Thursday, February 14, 2008
Puts, Calls and Mortgages
"As the housing slump drags on, some builders have a deal for potential buyers: Sign a contract, and if the cost of comparable homes drops before closing, you get the lower price. ... As the residential market continues to deteriorate, more buyers are having trouble securing mortgages and selling existing homes. ... The resulting barrage of chilling headlines has left builders fighting to reassure customers that now is, in fact, a safe time to buy", WSJ, 6 February 2008.
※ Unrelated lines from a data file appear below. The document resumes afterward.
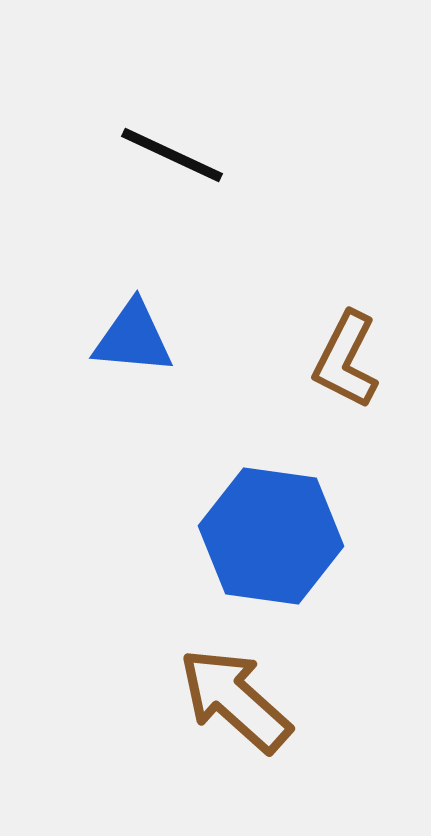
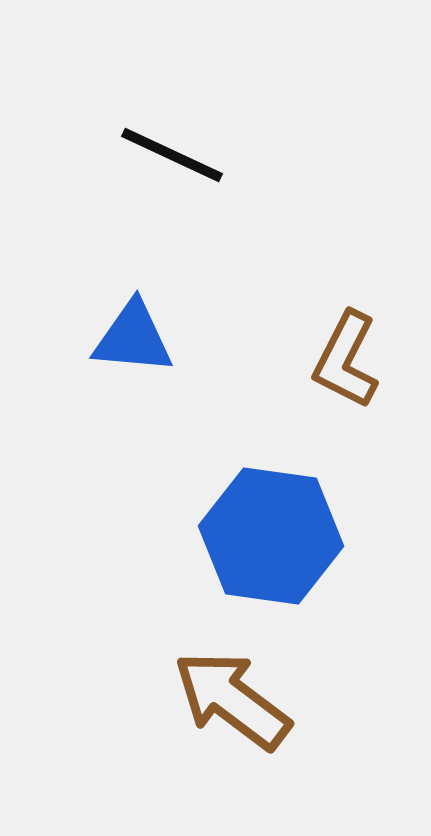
brown arrow: moved 3 px left; rotated 5 degrees counterclockwise
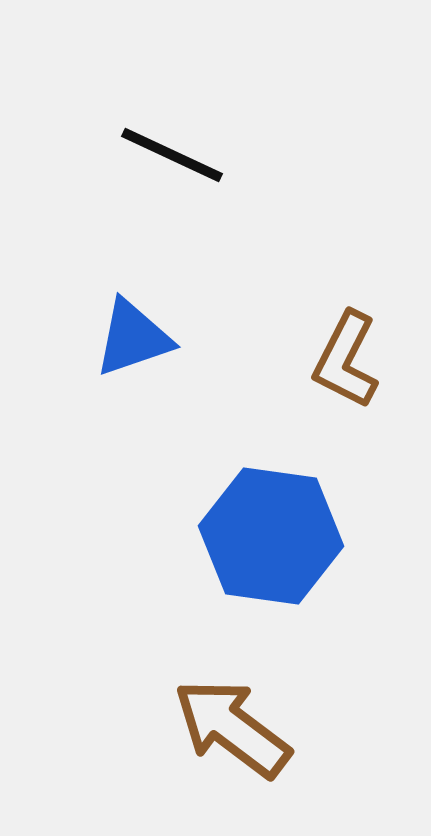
blue triangle: rotated 24 degrees counterclockwise
brown arrow: moved 28 px down
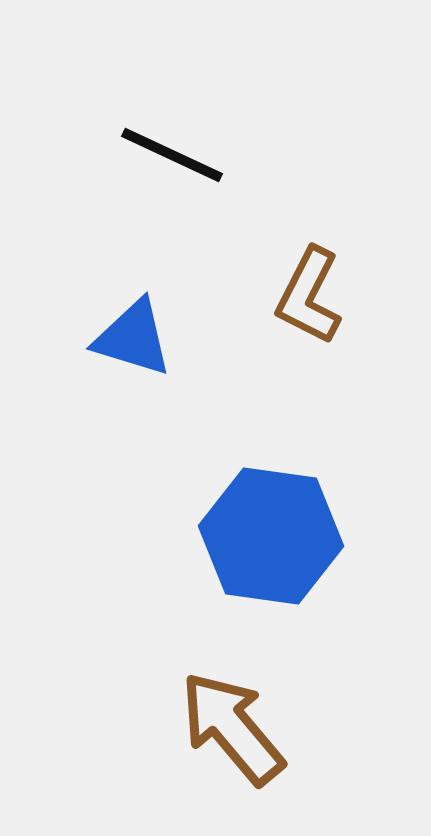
blue triangle: rotated 36 degrees clockwise
brown L-shape: moved 37 px left, 64 px up
brown arrow: rotated 13 degrees clockwise
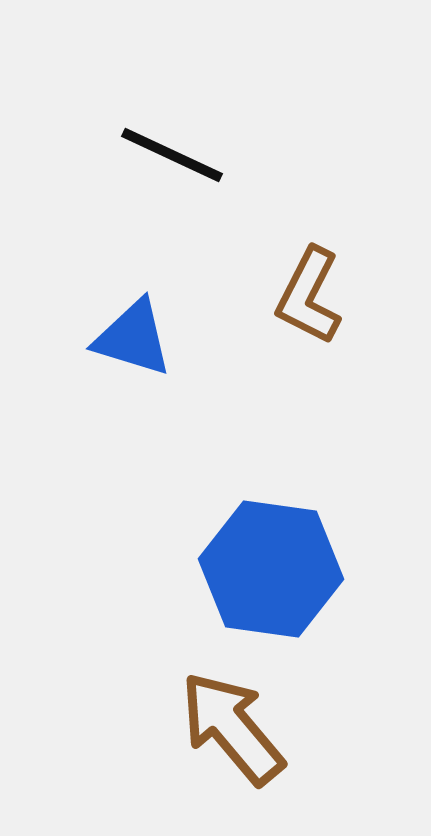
blue hexagon: moved 33 px down
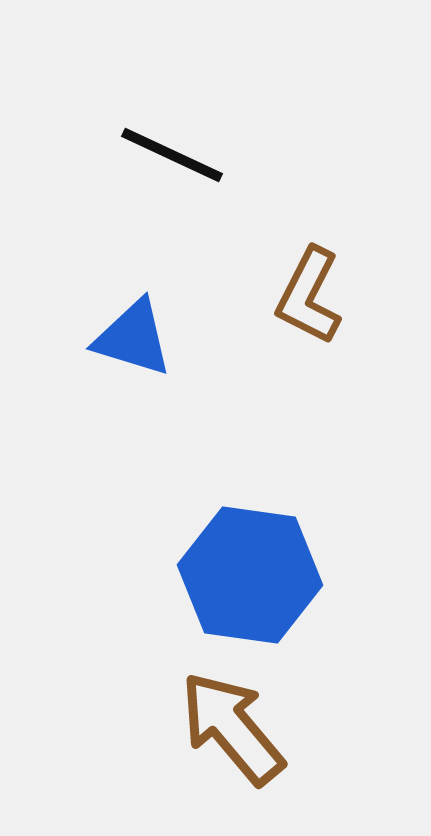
blue hexagon: moved 21 px left, 6 px down
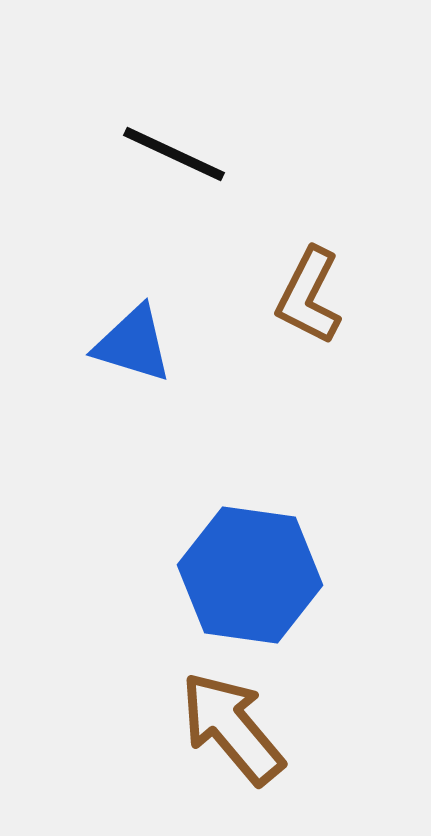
black line: moved 2 px right, 1 px up
blue triangle: moved 6 px down
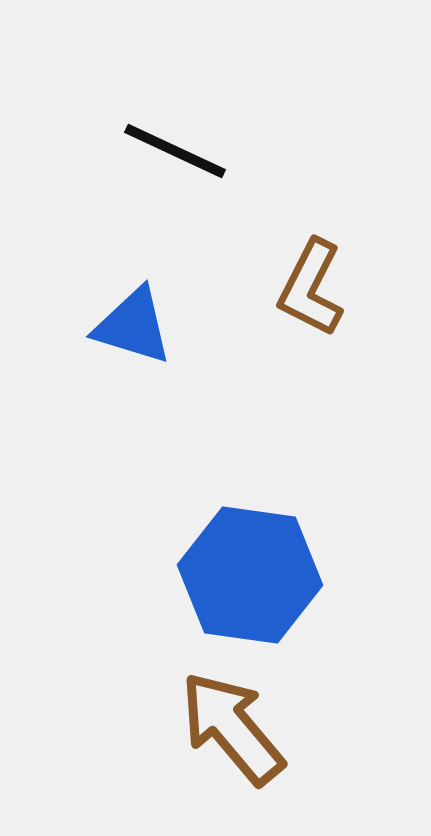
black line: moved 1 px right, 3 px up
brown L-shape: moved 2 px right, 8 px up
blue triangle: moved 18 px up
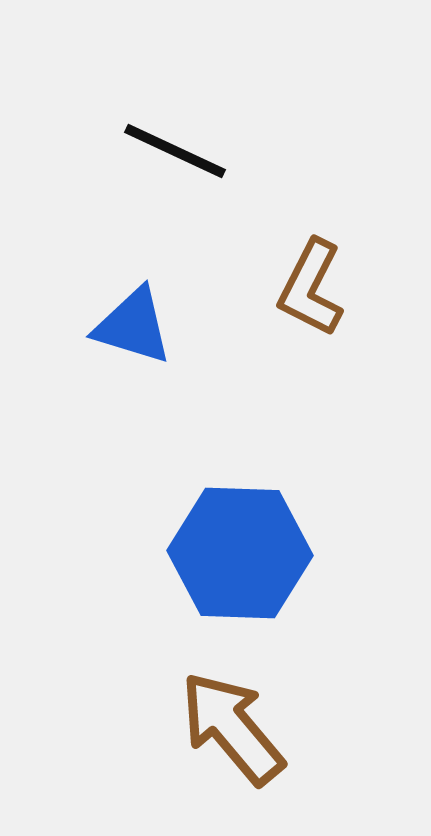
blue hexagon: moved 10 px left, 22 px up; rotated 6 degrees counterclockwise
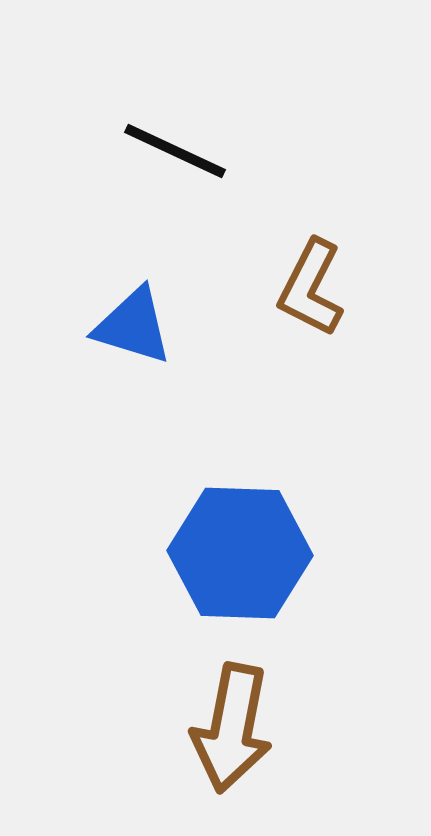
brown arrow: rotated 129 degrees counterclockwise
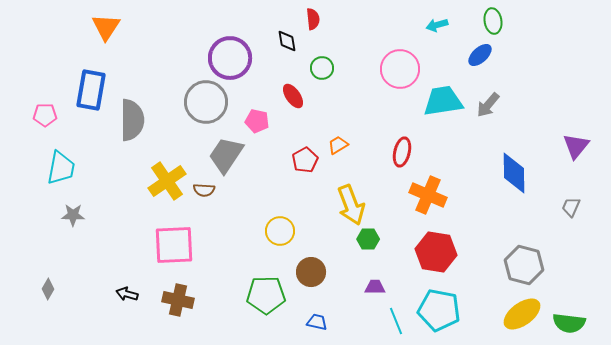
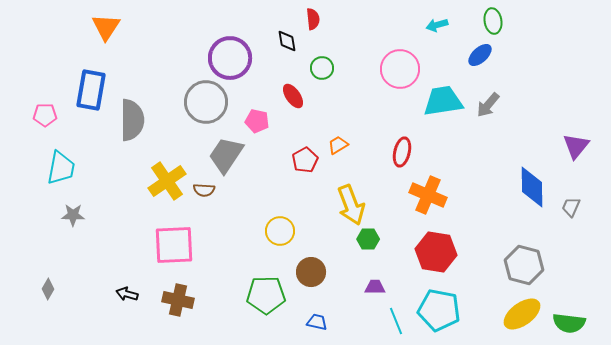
blue diamond at (514, 173): moved 18 px right, 14 px down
''The apparent willingness of borrowers to "walk away" from mortgage debt,' the [Fitch] analysts noted, 'has contributed to extraordinary high levels of early default' on loans issued during the 18 months before the mortgage bubble burst. It expects losses to reach 21% for subprime mortgages issued in 2006 and 26% for those issued in early 2007. ... Such behaviour, where not precipitated by wilful fraud, shows that American homebuyers aren't so dumb.. They're perfectly capable of acting rationally without political interference. ... A decade ago, most people started off with enough equity in their homes to make foreclosure irrational from a financial standpoint. Consider: If you made a 20% down payment on a house, prices would have to fall by 20%, almost immediately, before you lost all your money and had much incentive to walk away. ... But over the past few years--until last spring--banks and the mortgage-backed securities investors who bought the loans the banks packaged weren't demanding substantial downpayments; they were happy with 5% or even nothing down. They also didn't worry about whether or not borrowers were building up equity. 'Interest-only' loans, quick mortgage refinancings to cash out equity, and other inventions often led to just the opposite. ... Essentially, mortgage-bond investors, seeemingly unwittingly, sold homebuyers a put option, without properly pricing it, and now homeowners are exercising that option. ... It's beginning to dawn on lenders and their agents ... that they could be stuck with hundreds of thousands of houses at a minimum", my emphasis, Nicole Gelinas (NG) at the WSJ, 8 February 2008.
What the builders need is "put option" mortgages to help unload their inventory, like those NG describes.
Bravo, NG! As soon as I saw nothing down loans, I concluded the underlying real estate was not sold, but had 30-day renewable call options issued on it. By combining ownership with puts you can create synthetic calls. See my 10 December post as to MLEC's real reason. That the rating agencies couldn't see this is amazing. What do their analysts analyze?